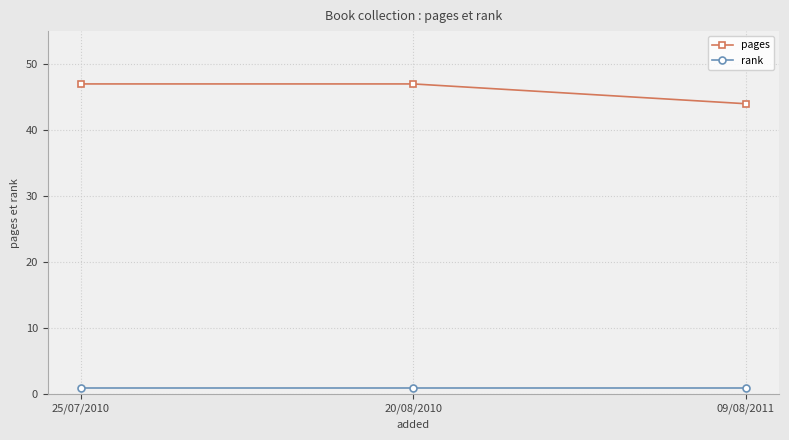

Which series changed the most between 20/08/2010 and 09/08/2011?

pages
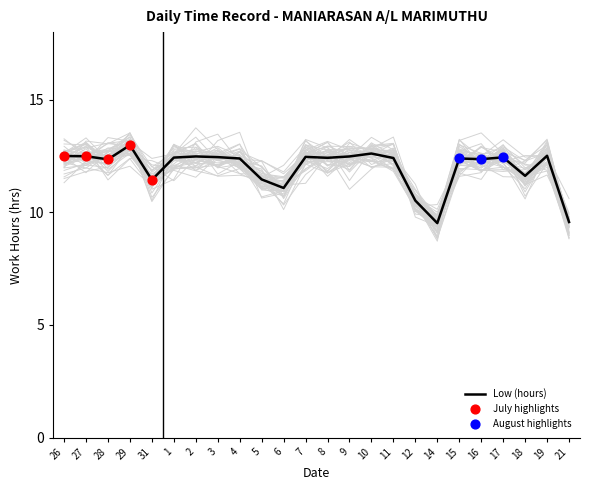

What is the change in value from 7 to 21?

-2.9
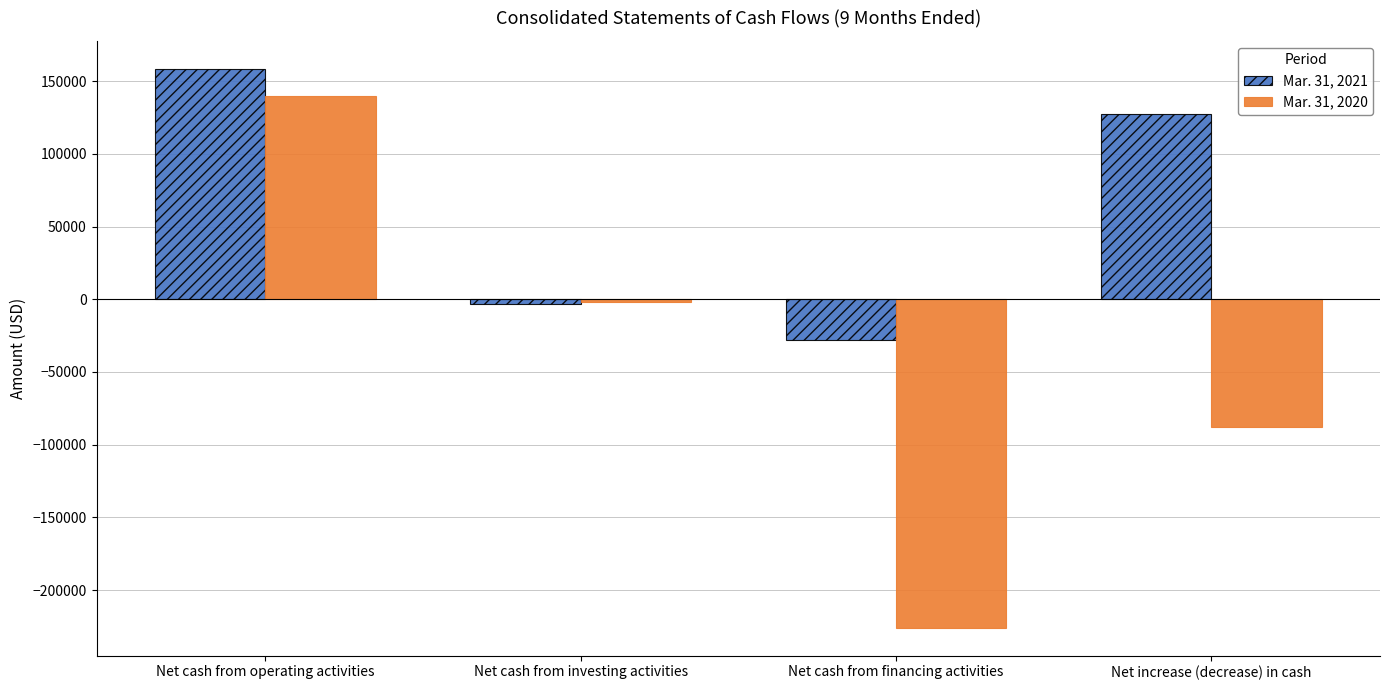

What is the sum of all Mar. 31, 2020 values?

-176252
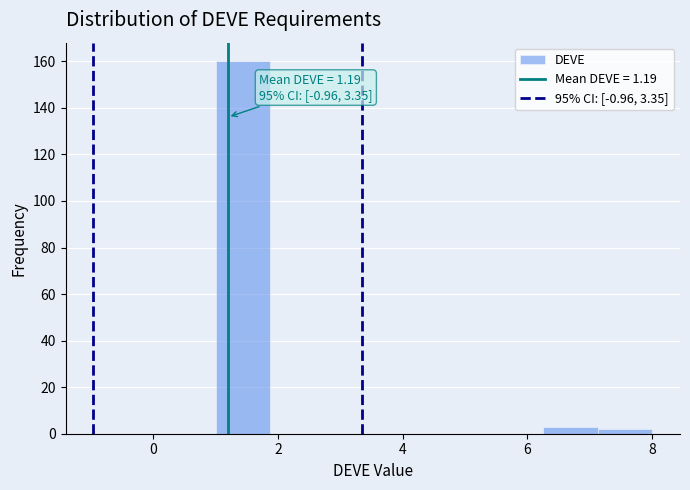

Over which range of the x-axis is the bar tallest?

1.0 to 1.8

━━━━━━━━━━━━━━━━

◆ **TASK PROMPT**: Convert the lines from the one holding "What is the change in value from 7 to 21?" through the last line into a Markdown table with the columns Row and Line, both ends included. Skip blank lines and leave out the pictures.

◆ **SOLUTION FOR THIS TASK**:
| Row | Line |
|---|---|
| 1 | What is the change in value from 7 to 21? |
| 2 | -2.9 |
| 3 | What is the sum of all Mar. 31, 2020 values? |
| 4 | -176252 |
| 5 | Over which range of the x-axis is the bar tallest? |
| 6 | 1.0 to 1.8 |